• [DATA UNDER STUDY]
-=-=-=-=-

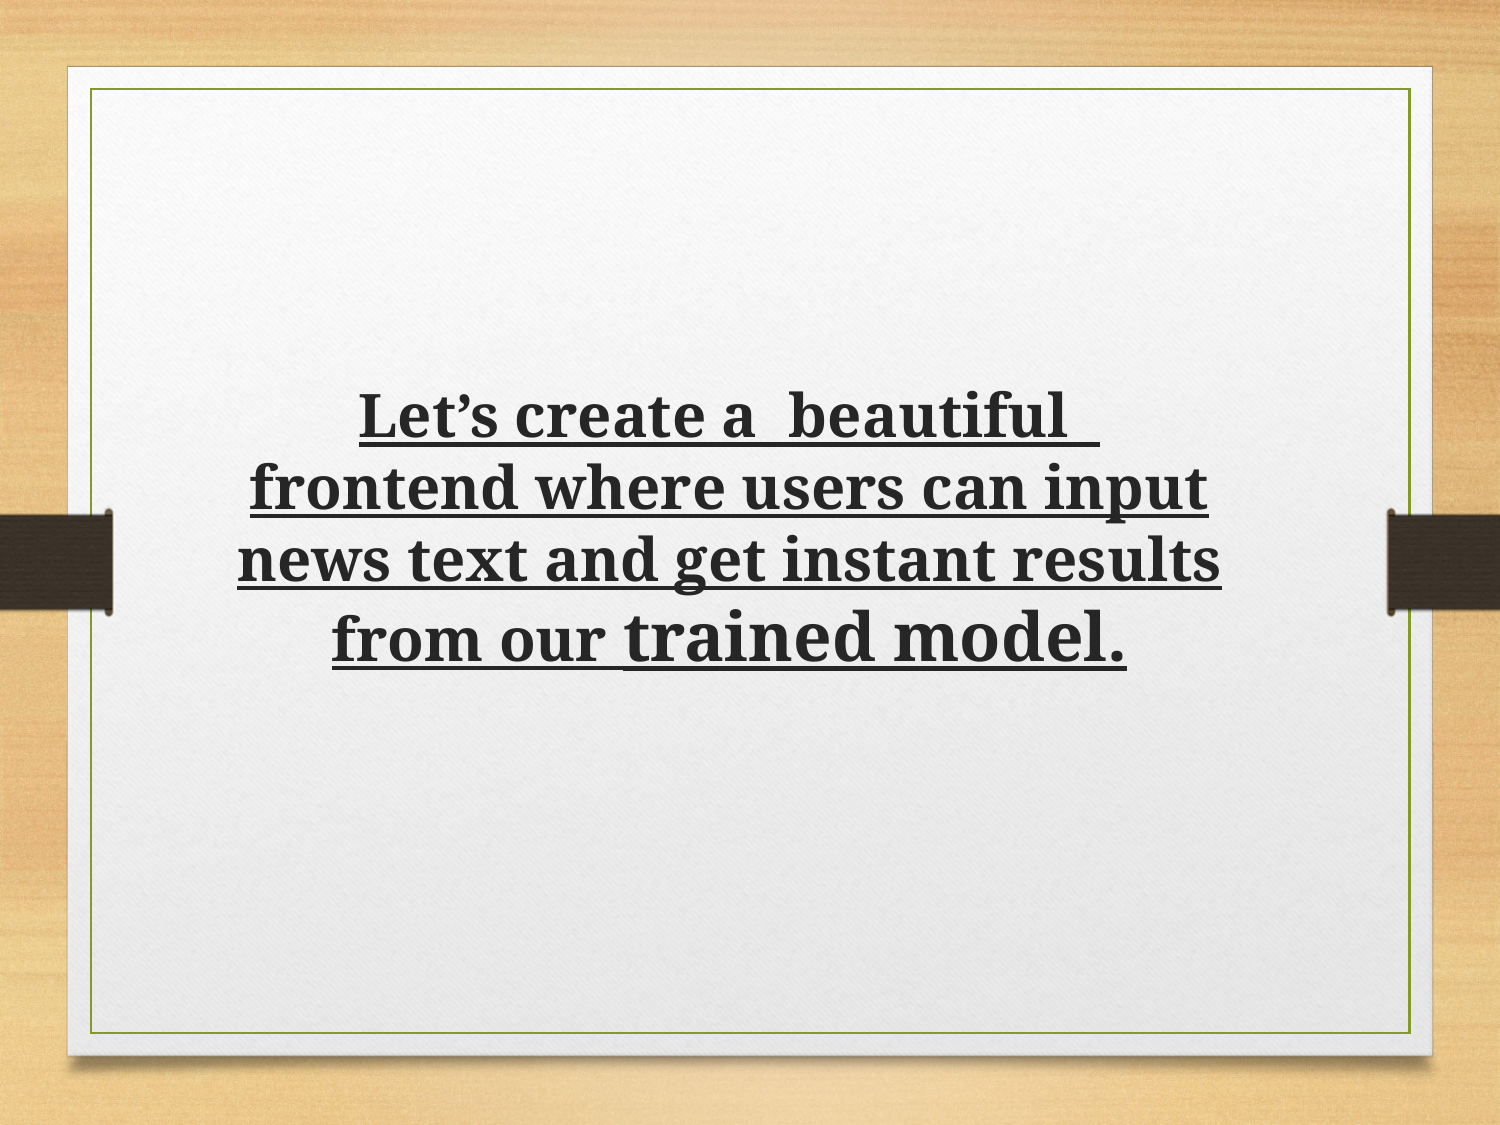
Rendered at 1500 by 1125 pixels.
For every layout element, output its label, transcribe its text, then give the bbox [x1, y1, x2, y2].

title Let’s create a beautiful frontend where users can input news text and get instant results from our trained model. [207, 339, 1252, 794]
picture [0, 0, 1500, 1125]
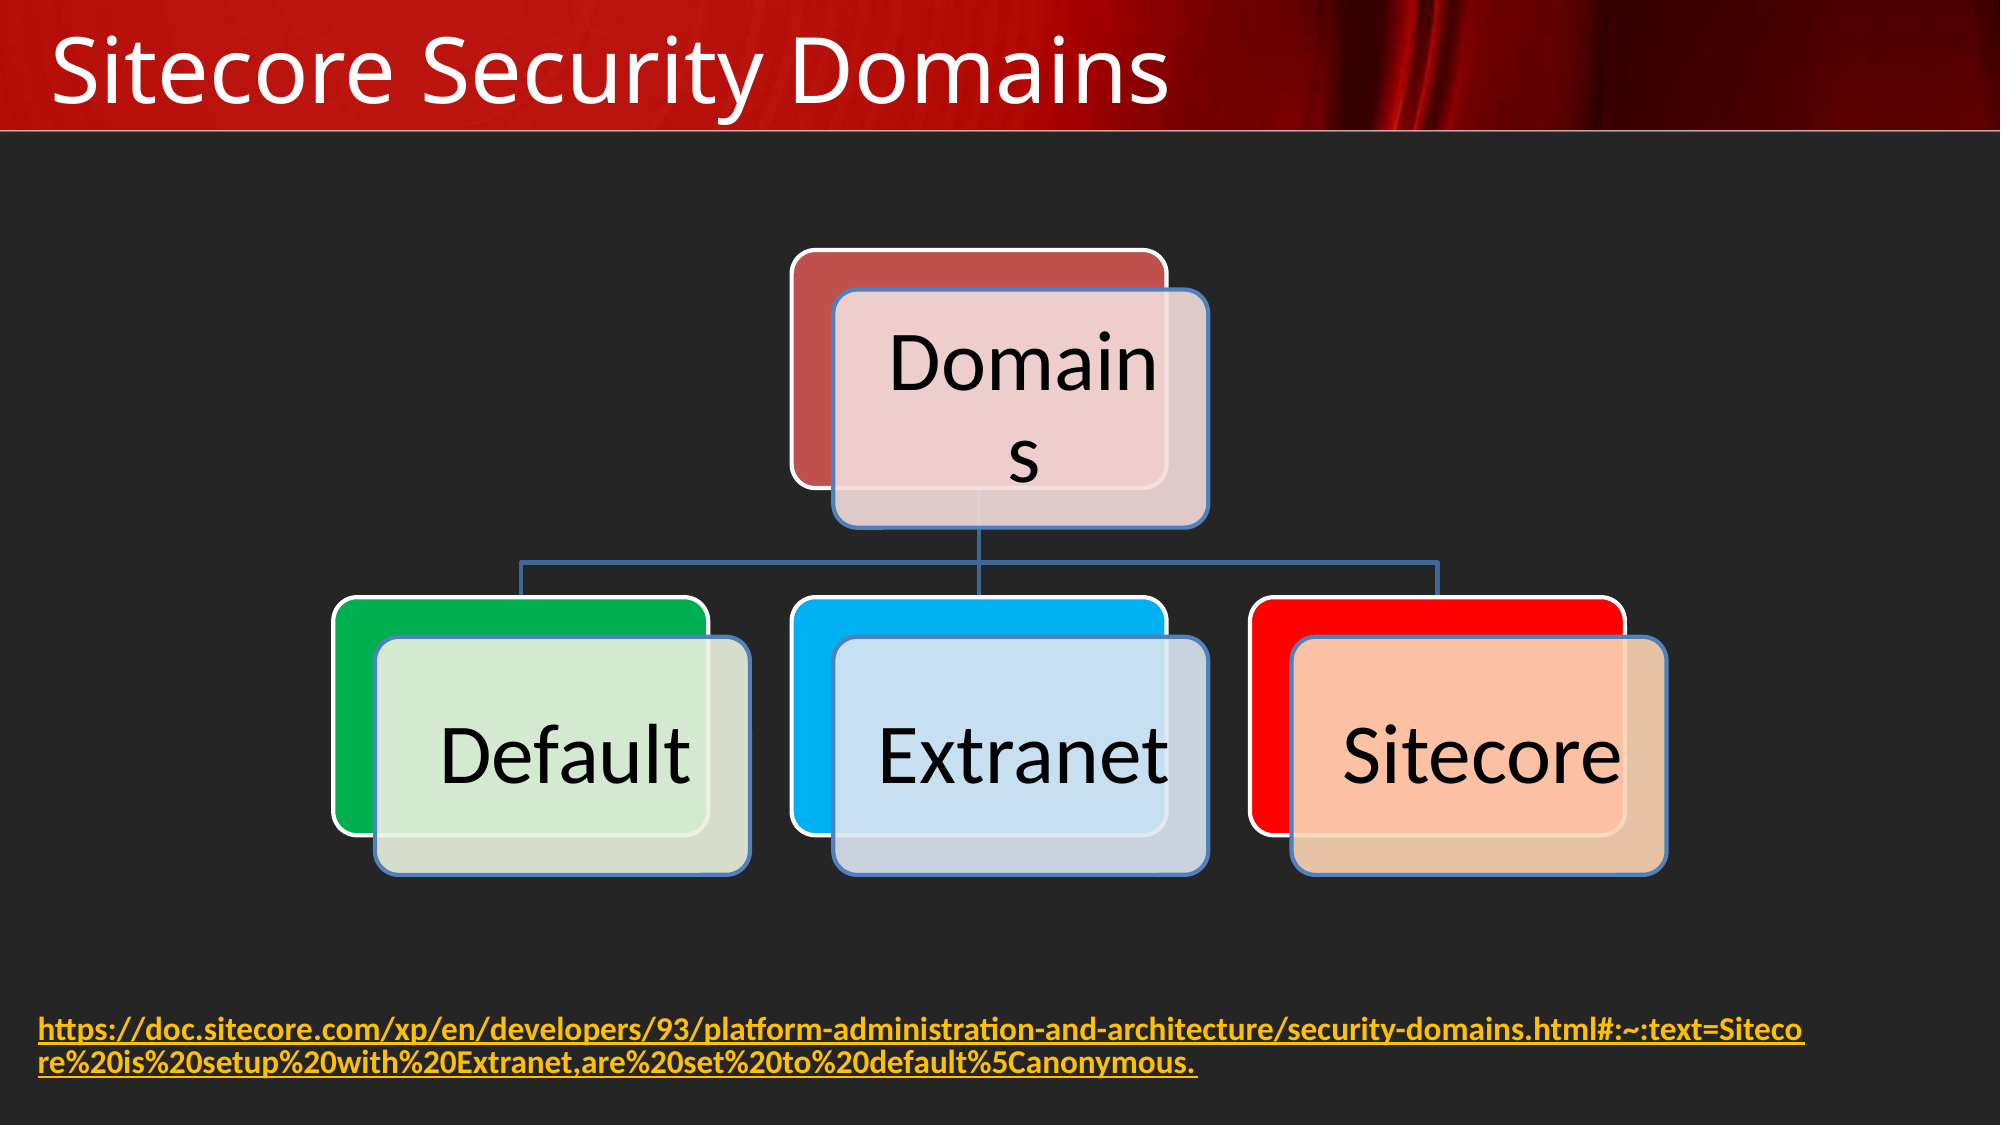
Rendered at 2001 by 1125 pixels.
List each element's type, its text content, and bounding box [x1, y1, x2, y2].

-=-=-=-=-

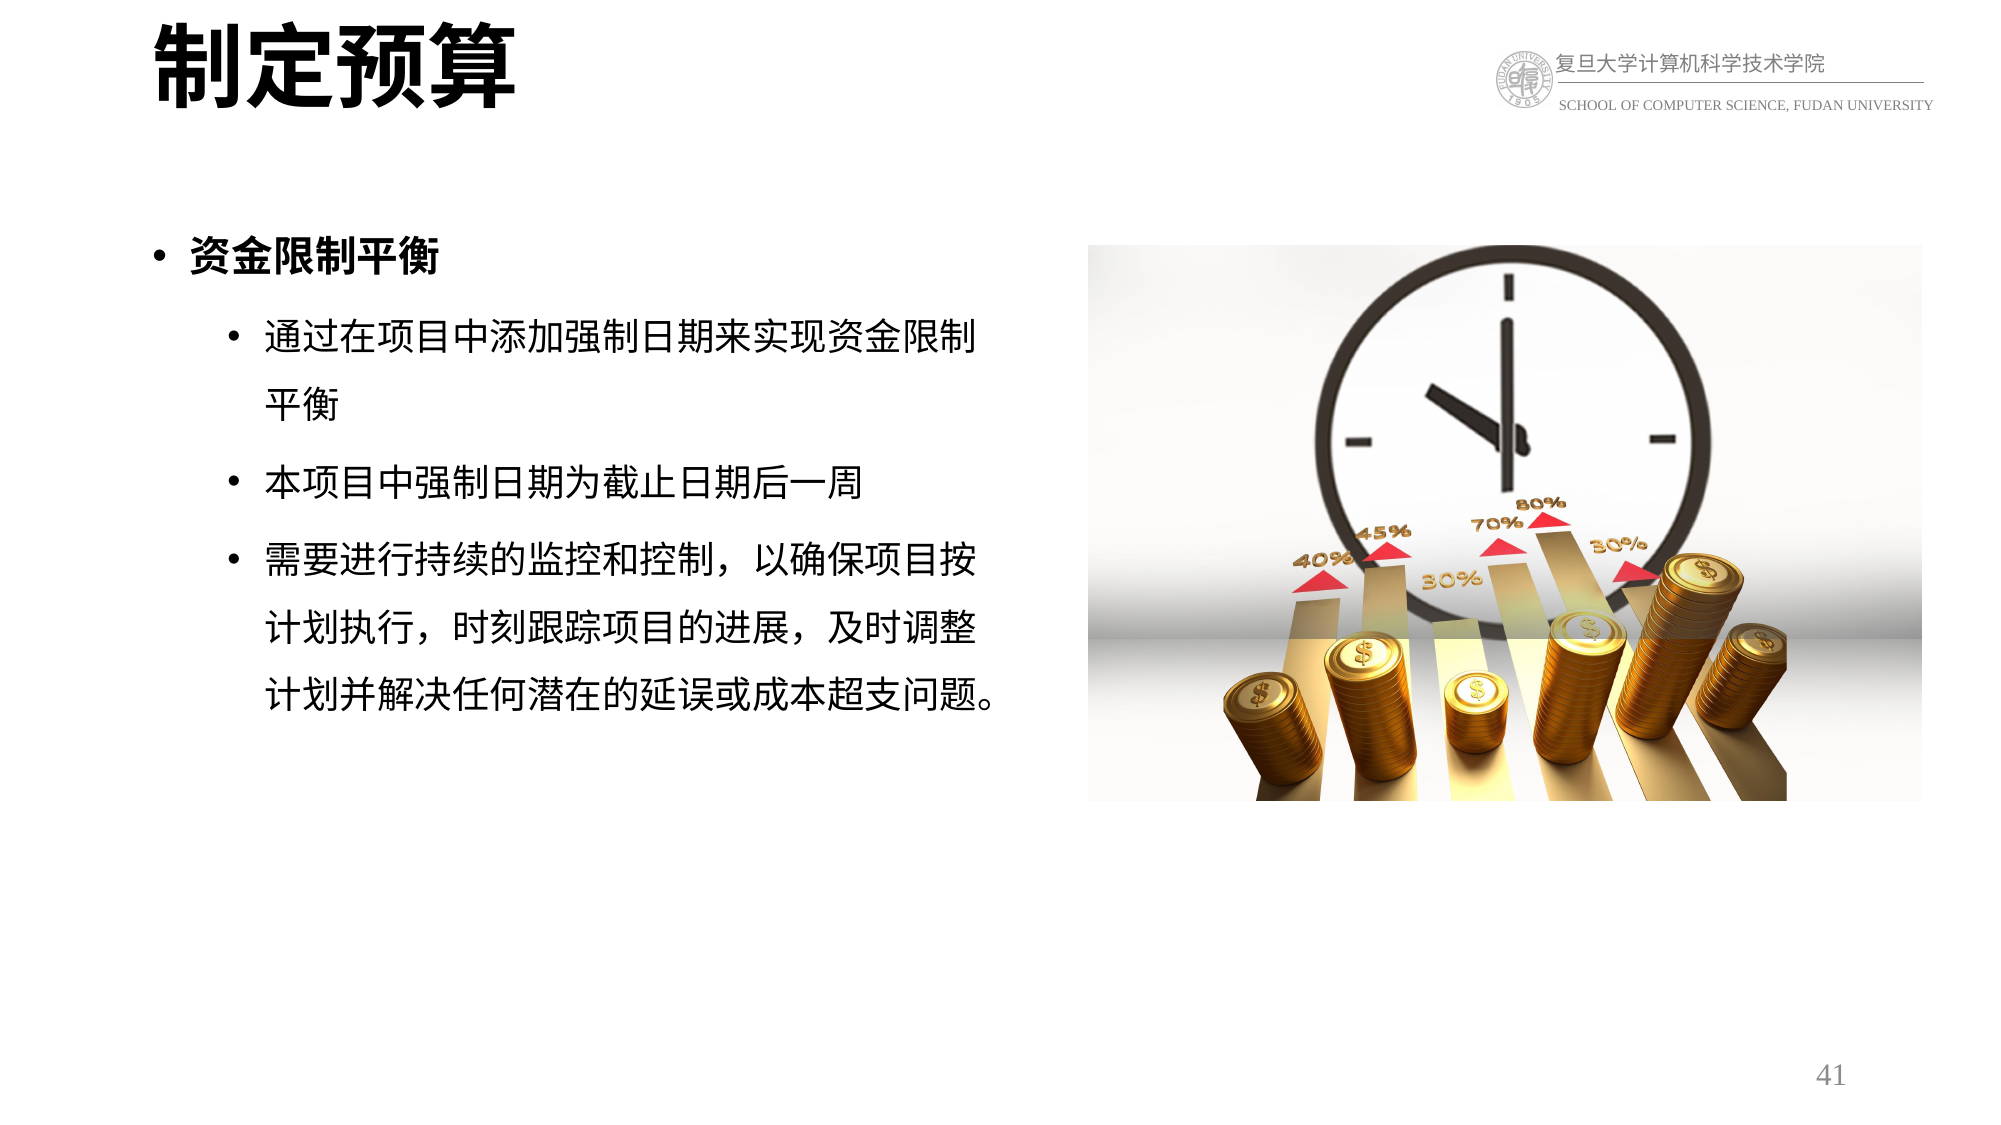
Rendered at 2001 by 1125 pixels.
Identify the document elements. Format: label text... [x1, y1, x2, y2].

-=-=-=-=-

• [WORK TO BE COMPLETED] Transcribe exactly the lines above, beginning at the one with "Rendered at 1500 by 1125 pixels." and going up to and including the one with "List each element's". Pictures do not belong in the copy.

• [OUTPUT FOR THIS TASK]
Rendered at 1500 by 1125 pixels.
For every layout element, output its label, transcribe its text, then give the bbox [x1, y1, x2, y2].

title Let’s create a beautiful frontend where users can input news text and get instant results from our trained model. [207, 339, 1252, 794]
picture [0, 0, 1500, 1125]
Rendered at 2001 by 1125 pixels.
List each element's type, its text content, and bounding box [x1, y1, x2, y2].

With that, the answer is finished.